Pakistani Taliban added to US terror list
The United States has designated the Tehrik-e Taliban Pakistan (TTP), or Pakistani Taliban, linked to the botched Times Square bombing attempt by a Pakistani American, as a Foreign Terrorist Organisation.Updated: Sep 02, 2010 10:56 IST
The United States has designated the Tehrik-e Taliban Pakistan (TTP), or Pakistani Taliban, linked to the botched Times Square bombing attempt by a Pakistani American, as a Foreign Terrorist Organisation.
Secretary of State Hillary Clinton on Wednesday also designated two senior TTP leaders Hakimullah Mehsud and Wali Ur Rehman as specially designated global terrorists as the US imposed financial and travel sanctions on the Pakistan based group that trained Times Square suspect Faisal Shahzad.
"These actions will help stem the flow of finances to TTP and provide the Department of Justice with a critical tool to prosecute those who knowingly provide material support to TTP and its senior leaders," State Department spokesman Phillip Crowley said announcing the sanctions.
The US also announced a $5 million reward for any information leading to the arrest of Mehsud or Rehman under its Rewards for Justice Programme, while the Department of Justice issued an arrest warrant for Mehsud charging him "with conspiracy to murder US citizens abroad and conspiracy to use a weapon of mass destruction."
"Hakimullah Mehsud has been the leader of TTP since August 2009 and Wali Ur Rehman is the TTP Emir (leader) in South Waziristan. Rehman has participated in cross-border attacks in Afghanistan against US and NATO personnel, as well as attacks against Pakistani security forces," the State Department said.
Noting the TTP "has carried out numerous attacks against US interests under Mehsud and Rehman's leadership," it said: "Such instances include a December 2009 suicide attack on a US military base in Khost, Afghanistan, which killed seven US citizens, and an April 2010 suicide bombing against the US Consulate in Peshawar, Pakistan, which killed six Pakistani citizens."
"The TTP and Al-Qaeda have a symbiotic relationship; TTP draws ideological guidance from the Al-Qaeda while the Al Qaeda relies on TTP for safe haven in the Pashtun areas along the Afghan-Pakistani border," it said.

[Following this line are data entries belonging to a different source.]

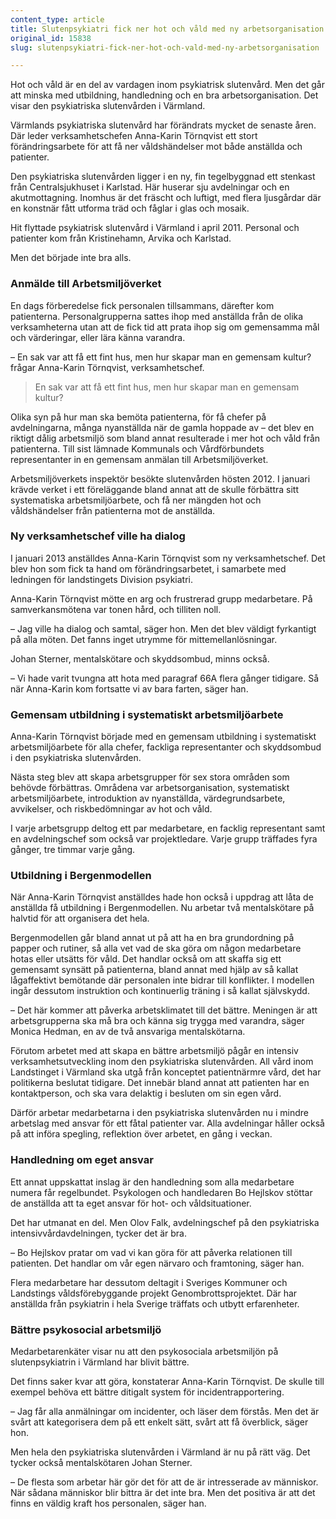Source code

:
 ```yaml
---
content_type: article
title: Slutenpsykiatri fick ner hot och våld med ny arbetsorganisation
original_id: 15838
slug: slutenpsykiatri-fick-ner-hot-och-vald-med-ny-arbetsorganisation

---
```


Hot och våld är en del av vardagen inom psykiatrisk slutenvård. Men det går att minska med utbildning, handledning och en bra arbetsorganisation. Det visar den psykiatriska slutenvården i Värmland.

Värmlands psykiatriska slutenvård har förändrats mycket de senaste åren. Där leder verksamhetschefen Anna-Karin Törnqvist ett stort förändringsarbete för att få ner våldshändelser mot både anställda och patienter.

Den psykiatriska slutenvården ligger i en ny, fin tegelbyggnad ett stenkast från Centralsjukhuset i Karlstad. Här huserar sju avdelningar och en akutmottagning. Inomhus är det fräscht och luftigt, med flera ljusgårdar där en konstnär fått utforma träd och fåglar i glas och mosaik.

Hit flyttade psykiatrisk slutenvård i Värmland i april 2011. Personal och patienter kom från Kristinehamn, Arvika och Karlstad.

Men det började inte bra alls.

### Anmälde till Arbetsmiljöverket

En dags förberedelse fick personalen tillsammans, därefter kom patienterna. Personalgrupperna sattes ihop med anställda från de olika verksamheterna utan att de fick tid att prata ihop sig om gemensamma mål och värderingar, eller lära känna varandra.

– En sak var att få ett fint hus, men hur skapar man en gemensam kultur? frågar Anna-Karin Törnqvist, verksamhetschef.

> En sak var att få ett fint hus, men hur skapar man en gemensam kultur?

Olika syn på hur man ska bemöta patienterna, för få chefer på avdelningarna, många nyanställda när de gamla hoppade av – det blev en riktigt dålig arbetsmiljö som bland annat resulterade i mer hot och våld från patienterna. Till sist lämnade Kommunals och Vårdförbundets representanter in en gemensam anmälan till Arbetsmiljöverket.

Arbetsmiljöverkets inspektör besökte slutenvården hösten 2012. I januari krävde verket i ett föreläggande bland annat att de skulle förbättra sitt systematiska arbetsmiljöarbete, och få ner mängden hot och våldshändelser från patienterna mot de anställda.

### Ny verksamhetschef ville ha dialog

I januari 2013 anställdes Anna-Karin Törnqvist som ny verksamhetschef. Det blev hon som fick ta hand om förändringsarbetet, i samarbete med ledningen för landstingets Division psykiatri.

Anna-Karin Törnqvist mötte en arg och frustrerad grupp medarbetare. På samverkansmötena var tonen hård, och tilliten noll.

– Jag ville ha dialog och samtal, säger hon. Men det blev väldigt fyrkantigt på alla möten. Det fanns inget utrymme för mittemellanlösningar.

Johan Sterner, mentalskötare och skyddsombud, minns också.

– Vi hade varit tvungna att hota med paragraf 66A flera gånger tidigare. Så när Anna-Karin kom fortsatte vi av bara farten, säger han.

### Gemensam utbildning i systematiskt arbetsmiljöarbete

Anna-Karin Törnqvist började med en gemensam utbildning i systematiskt arbetsmiljöarbete för alla chefer, fackliga representanter och skyddsombud i den psykiatriska slutenvården.

Nästa steg blev att skapa arbetsgrupper för sex stora områden som behövde förbättras. Områdena var arbetsorganisation, systematiskt arbetsmiljöarbete, introduktion av nyanställda, värdegrundsarbete, avvikelser, och riskbedömningar av hot och våld.

I varje arbetsgrupp deltog ett par medarbetare, en facklig representant samt en avdelningschef som också var projektledare. Varje grupp träffades fyra gånger, tre timmar varje gång.

### Utbildning i Bergenmodellen

När Anna-Karin Törnqvist anställdes hade hon också i uppdrag att låta de anställda få utbildning i Bergenmodellen. Nu arbetar två mentalskötare på halvtid för att organisera det hela.

Bergenmodellen går bland annat ut på att ha en bra grundordning på papper och rutiner, så alla vet vad de ska göra om någon medarbetare hotas eller utsätts för våld. Det handlar också om att skaffa sig ett gemensamt synsätt på patienterna, bland annat med hjälp av så kallat lågaffektivt bemötande där personalen inte bidrar till konflikter. I modellen ingår dessutom instruktion och kontinuerlig träning i så kallat självskydd.

– Det här kommer att påverka arbetsklimatet till det bättre. Meningen är att arbetsgrupperna ska må bra och känna sig trygga med varandra, säger Monica Hedman, en av de två ansvariga mentalskötarna.

Förutom arbetet med att skapa en bättre arbetsmiljö pågår en intensiv verksamhetsutveckling inom den psykiatriska slutenvården. All vård inom Landstinget i Värmland ska utgå från konceptet patientnärmre vård, det har politikerna beslutat tidigare. Det innebär bland annat att patienten har en kontaktperson, och ska vara delaktig i besluten om sin egen vård.

Därför arbetar medarbetarna i den psykiatriska slutenvården nu i mindre arbetslag med ansvar för ett fåtal patienter var. Alla avdelningar håller också på att införa spegling, reflektion över arbetet, en gång i veckan.

### Handledning om eget ansvar

Ett annat uppskattat inslag är den handledning som alla medarbetare numera får regelbundet. Psykologen och handledaren Bo Hejlskov stöttar de anställda att ta eget ansvar för hot- och våldsituationer.

Det har utmanat en del. Men Olov Falk, avdelningschef på den psykiatriska intensivvårdavdelningen, tycker det är bra.

– Bo Hejlskov pratar om vad vi kan göra för att påverka relationen till patienten. Det handlar om vår egen närvaro och framtoning, säger han.

Flera medarbetare har dessutom deltagit i Sveriges Kommuner och Landstings våldsförebyggande projekt Genombrottsprojektet. Där har anställda från psykiatrin i hela Sverige träffats och utbytt erfarenheter.

### Bättre psykosocial arbetsmiljö

Medarbetarenkäter visar nu att den psykosociala arbetsmiljön på slutenpsykiatrin i Värmland har blivit bättre.

Det finns saker kvar att göra, konstaterar Anna-Karin Törnqvist. De skulle till exempel behöva ett bättre ditigalt system för incidentrapportering.

– Jag får alla anmälningar om incidenter, och läser dem förstås. Men det är svårt att kategorisera dem på ett enkelt sätt, svårt att få överblick, säger hon.

Men hela den psykiatriska slutenvården i Värmland är nu på rätt väg. Det tycker också mentalskötaren Johan Sterner.

– De flesta som arbetar här gör det för att de är intresserade av människor. När sådana människor blir bittra är det inte bra. Men det positiva är att det finns en väldig kraft hos personalen, säger han.

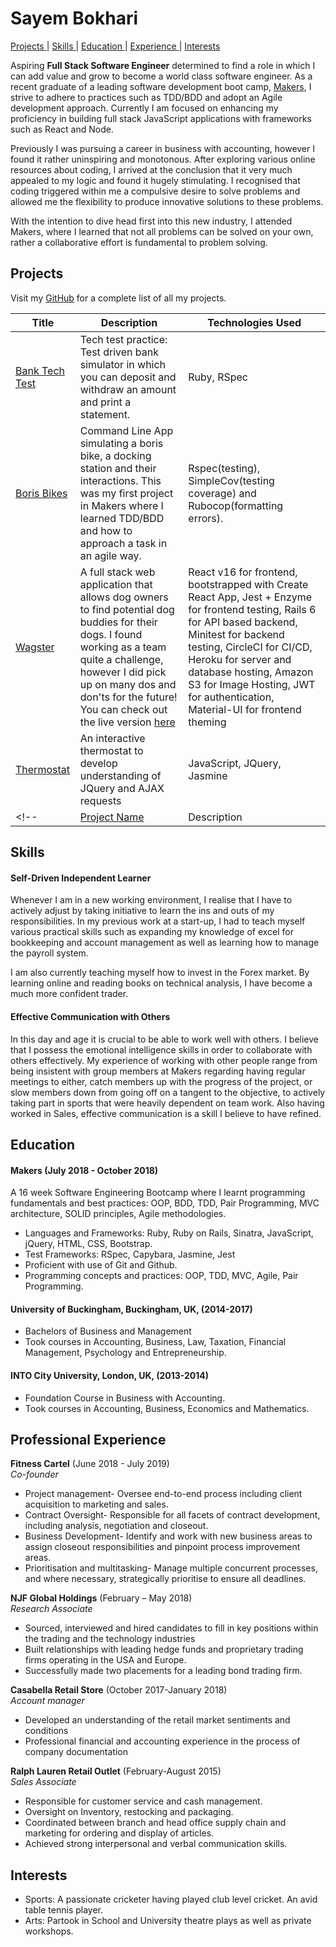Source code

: # Sayem Bokhari


[Projects ](#projects) |
[Skills ](#skills) |
[Education ](#education) |
[Experience ](#experience) |
[Interests ](#interests)



Aspiring **Full Stack Software Engineer** determined to find a role in which I can add value and grow to become a world class software engineer. As a recent graduate of a leading software development boot camp, [Makers](https://makers.tech/), I strive to adhere to practices such as TDD/BDD and adopt an Agile development approach. Currently I am focused on enhancing my proficiency in building full stack JavaScript applications with frameworks such as React and Node.

Previously I was pursuing a career in business with accounting, however I found it rather uninspiring and monotonous. After exploring various online resources about coding, I arrived at the conclusion that it very much appealed to my logic and found it hugely stimulating. I recognised that coding triggered within me a compulsive desire to solve problems and allowed me the flexibility to produce innovative solutions to these problems.

With the intention to dive head first into this new industry, I attended Makers, where I learned that not all problems can be solved on your own, rather a collaborative effort is fundamental to problem solving.


## Projects
Visit my [GitHub](_________________) for a complete list of all my projects.

| Title | Description | Technologies Used |
|--|--|--|
| [Bank Tech Test](https://github.com/Sayem995/Bank-Tech-Test) | Tech test practice: Test driven bank simulator in which you can deposit and withdraw an amount and print a statement.   | Ruby, RSpec |
| [Boris Bikes](https://github.com/Sayem995/BorisBikes2) | Command Line App simulating a boris bike, a docking station and their interactions. This was my first project in Makers where I learned TDD/BDD and how to approach a task in an agile way. | Rspec(testing), SimpleCov(testing coverage) and Rubocop(formatting errors). |
| [Wagster](https://github.com/Sayem995/wagster-api) | A full stack web application that allows dog owners to find potential dog buddies for their dogs. I found working as a team quite a challenge, however I did pick up on many dos and don'ts for the future! You can check out the live version [here](https://wagster.herokuapp.com)| React v16 for frontend, bootstrapped with Create React App, Jest + Enzyme for frontend testing, Rails 6 for API based backend, Minitest for backend testing, CircleCI for CI/CD, Heroku for server and database hosting, Amazon S3 for Image Hosting, JWT for authentication, Material-UI for frontend theming |
| [Thermostat](https://github.com/Sayem995/thermostat) | An interactive thermostat to develop understanding of JQuery and AJAX requests  | JavaScript, JQuery, Jasmine |
<!-- | [Project Name](https://github.com/) | Description | Stack | -->

## Skills

#### Self-Driven Independent Learner
Whenever I am in a new working environment, I realise that I have to actively adjust by taking initiative to learn the ins and outs of my responsibilities. In my previous work at a start-up, I had to teach myself various practical skills such as expanding my knowledge of excel for bookkeeping and account management as well as learning how to manage the payroll system.

I am also currently teaching myself how to invest in the Forex market. By learning online and reading books on technical analysis, I have become a much more confident trader.

#### Effective Communication with Others
 In this day and age it is crucial to be able to work well with others. I believe that I possess the emotional intelligence skills in order to collaborate with others effectively. My experience of working with other people range from being insistent with group members at Makers regarding having regular meetings to either, catch members up with the progress of the project, or slow members down from going off on a tangent to the objective, to actively taking part in sports that were heavily dependent on team work. Also having worked in Sales, effective communication is a skill I believe to have refined.
## Education

#### Makers (July 2018 - October 2018)

A 16 week Software Engineering Bootcamp where I learnt programming fundamentals and best practices: OOP, BDD, TDD, Pair Programming, MVC architecture, SOLID principles, Agile methodologies.

- Languages and Frameworks: Ruby, Ruby on Rails, Sinatra, JavaScript, jQuery, HTML, CSS, Bootstrap.
- Test Frameworks: RSpec, Capybara, Jasmine, Jest
- Proficient with use of Git and Github.
- Programming concepts and practices: OOP, TDD, MVC, Agile, Pair Programming.


#### University of Buckingham, Buckingham, UK, (2014-2017)

- Bachelors of Business and Management
- Took courses in Accounting, Business, Law, Taxation, Financial Management, Psychology and Entrepreneurship.

#### INTO City University, London, UK, (2013-2014)

- Foundation Course in Business with Accounting.
- Took courses in Accounting, Business, Economics and Mathematics.


## Professional Experience

**Fitness Cartel** (June 2018 - July 2019)    
*Co-founder*
- Project management- Oversee end-to-end process including client acquisition to marketing and sales.
- Contract Oversight- Responsible for all facets of contract development, including analysis, negotiation and closeout.
- Business Development- Identify and work with new business areas to assign closeout responsibilities and pinpoint process improvement areas.
- Prioritisation and multitasking- Manage multiple concurrent processes, and where necessary, strategically prioritise to ensure all deadlines.

**NJF Global Holdings** (February – May 2018)   
*Research Associate*
- Sourced, interviewed and hired candidates to fill in key positions within the trading and the technology industries
-	Built relationships with leading hedge funds and proprietary trading firms operating in the USA and Europe.
-	Successfully made two placements for a leading bond trading firm.

**Casabella Retail Store** (October 2017-January 2018)    
*Account manager*                                               
-	Developed an understanding of the retail market sentiments and conditions
-	Professional financial and accounting experience in the process of company documentation

**Ralph Lauren Retail Outlet** (February-August 2015)     
*Sales Associate*                                       
-	Responsible for customer service and cash management.
-	Oversight on Inventory, restocking and packaging.
-	Coordinated between branch and head office supply chain and marketing for ordering and display of articles.
-	Achieved strong interpersonal and verbal communication skills.





## Interests
- Sports: A passionate cricketer having played club level cricket. An avid table tennis player.
- Arts: Partook in School and University theatre plays as well as private workshops.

"This mutual cooperation gives TTP access to both Al-Qaeda's global terrorist network and the operational experience of its members. Given the proximity of the two groups and the nature of their relationship, TTP is a force multiplier for Al Qaeda," the State Department added.
It also said that "the TTP is suspected of being behind the 2007 assassination of former Pakistani Prime Minister Benazir Bhutto," and that "most recently, TTP claimed involvement in the failed attempt by Faisal Shahzad to detonate an explosive device in New York City's Times Square on May 1.
"TTP's claim has been validated by investigations which revealed that TTP directed and facilitated the plot."
Daniel Benjamin, the State Department's Coordinator for Counter-terrorism, said, "Faisal Shahzad's attempted attack on US soil highlights the direct threat posed by the Pakistani Taliban."
"Today's actions put the TTP and its sympathisers on notice that the United States will not tolerate support to this organization, which has inflicted great harm to US and Pakistani interests," he said pointing out that "the TTP's destabilising effect in Pakistan's tribal areas has resulted in innumerable civilian deaths and considerable property losses."
Thus, "It has greatly, indeed unacceptably, complicated the efforts to counter the threat posed by Al-Qaeda," Benjamin said.
Asked about concern expressed by India and some other nations that many designated Pakistan based terror groups have come back after changing their names, he said: "We actually are pretty nimble when it comes to adding other names for these groups to the designation so that they are covered as well."